But we have this treasure in clay jars, to show that the extraordinary power belongs to God and does not come from us. (2 Corinthians 4:7)
I stood transfixed as the potter took a lump of clay and began fashioning a vessel. His moistened fingers glided up and down as the clay began taking shape. The potter worked and worked, but the object would not conform to his desires. With a quick movement of his hand, he flattened the object and it was again just a lump of clay. An apparent mar had appeared that would render the object unusable for future tasks. Patiently he worked the clay until he was satisfied with its pliability and began again.
In Paul's day cheaply made clay jars leaked, chipped, cracked, and appeared unattractive. Nevertheless their functionality proved their worth. These pots held everything from food to fuel and could be seen in open windows, near cooking fires, and in marketplaces. How amazing that a perfect God would choose to put his treasure -- the message of the gospel -- in fragile, ordinary, unattractive clay jars!

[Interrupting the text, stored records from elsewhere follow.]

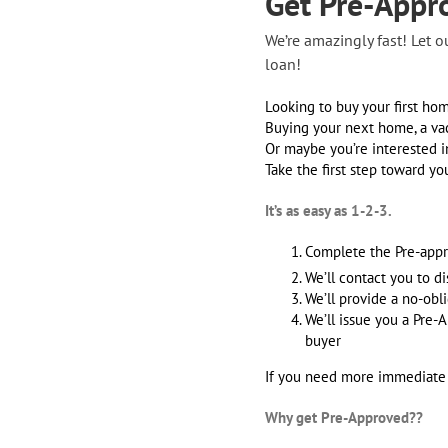
Get Pre-Appr
We’re amazingly fast! Let 
loan!
Looking to buy your first ho
Buying your next home, a va
Or maybe you’re interested i
Take the first step toward y
It’s as easy as 1-2-3.
Complete the Pre-appr
We’ll contact you to d
We’ll provide a no-ob
We’ll issue you a Pre-A
buyer
If you need more immediate as
Why get Pre-Approved??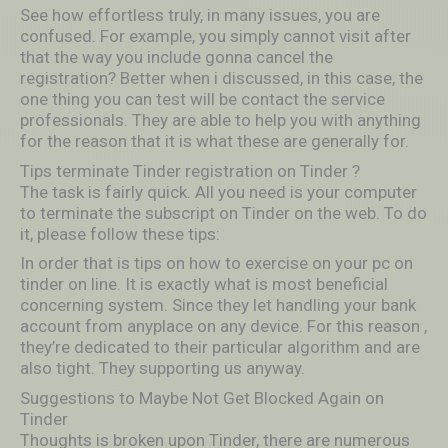
See how effortless truly, in many issues, you are
confused. For example, you simply cannot visit after
that the way you include gonna cancel the
registration? Better when i discussed, in this case, the
one thing you can test will be contact the service
professionals. They are able to help you with anything
for the reason that it is what these are generally for.
Tips terminate Tinder registration on Tinder ?
The task is fairly quick. All you need is your computer
to terminate the subscript on Tinder on the web. To do
it, please follow these tips:
In order that is tips on how to exercise on your pc on
tinder on line. It is exactly what is most beneficial
concerning system. Since they let handling your bank
account from anyplace on any device. For this reason ,
they’re dedicated to their particular algorithm and are
also tight. They supporting us anyway.
Suggestions to Maybe Not Get Blocked Again on
Tinder
Thoughts is broken upon Tinder, there are numerous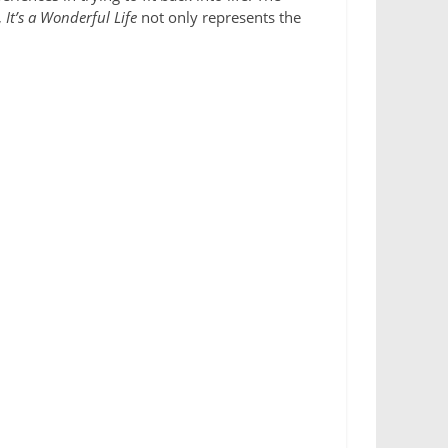
,
It’s a Wonderful Life
not only represents the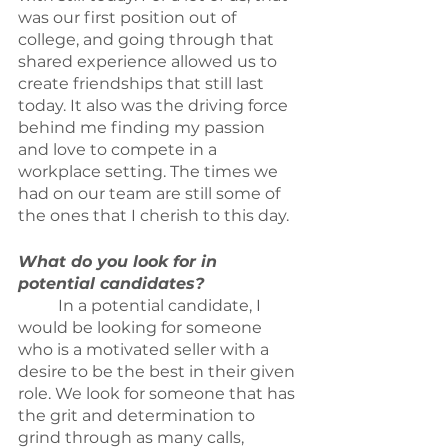
was our first position out of 
college, and going through that 
shared experience allowed us to 
create friendships that still last 
today. It also was the driving force 
behind me finding my passion 
and love to compete in a 
workplace setting. The times we 
had on our team are still some of 
the ones that I cherish to this day.
What do you look for in 
potential candidates?
	In a potential candidate, I 
would be looking for someone 
who is a motivated seller with a 
desire to be the best in their given 
role. We look for someone that has 
the grit and determination to 
grind through as many calls, 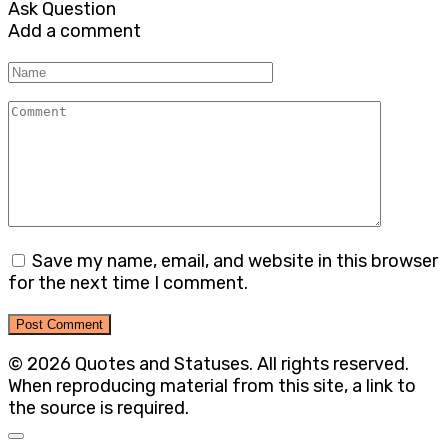
Ask Question
Add a comment
Name
Comment
Save my name, email, and website in this browser
for the next time I comment.
© 2026 Quotes and Statuses. All rights reserved.
When reproducing material from this site, a link to
the source is required.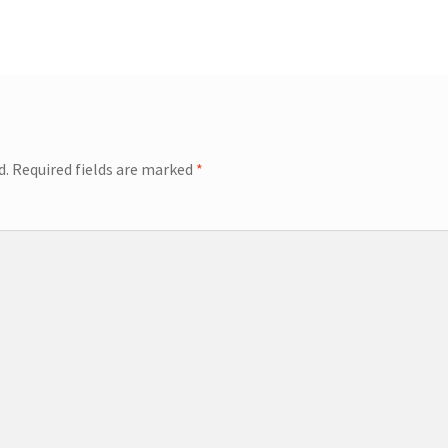
d.
Required fields are marked
*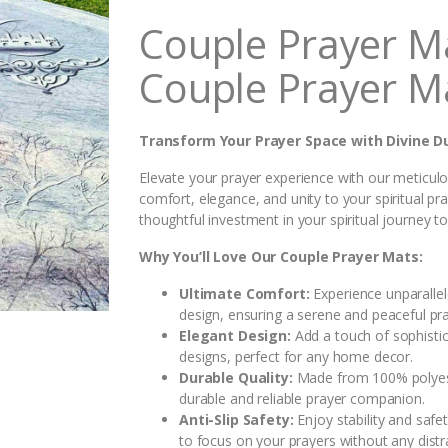
i
Couple Prayer M
t
y
Couple Prayer M
Transform Your Prayer Space with Divine D
Elevate your prayer experience with our meticulo
comfort, elegance, and unity to your spiritual pr
thoughtful investment in your spiritual journey t
Why You’ll Love Our Couple Prayer Mats:
Ultimate Comfort:
Experience unparalle
design, ensuring a serene and peaceful pra
Elegant Design:
Add a touch of sophistic
designs, perfect for any home decor.
Durable Quality:
Made from 100% polyester
durable and reliable prayer companion.
Anti-Slip Safety:
Enjoy stability and safe
to focus on your prayers without any distr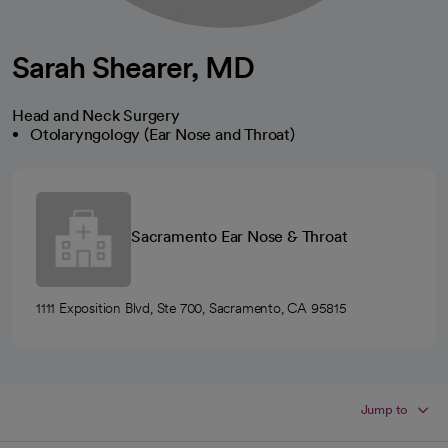
Sarah Shearer, MD
Head and Neck Surgery
Otolaryngology (Ear Nose and Throat)
Sacramento Ear Nose & Throat
1111 Exposition Blvd, Ste 700, Sacramento, CA 95815
Jump to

In order for God to fill these clay jars, they must first be emptied of everything pertaining to self and the world. God works through the weak, the imperfect, and the powerless to show that this "extraordinary power belongs to him and does not come from us." My flaws, cracks, and imperfections allow the all-sufficient grace of God to leak out.
I continued to watch as the potter coated the clay jar with glaze and put it into the fiery furnace. Under extreme heat and pressure the ordinary looking clay jar underwent a transformation. When taken from the oven, an object of beauty emerged.
Thought for the Day: An empty clay jar waits to be filled.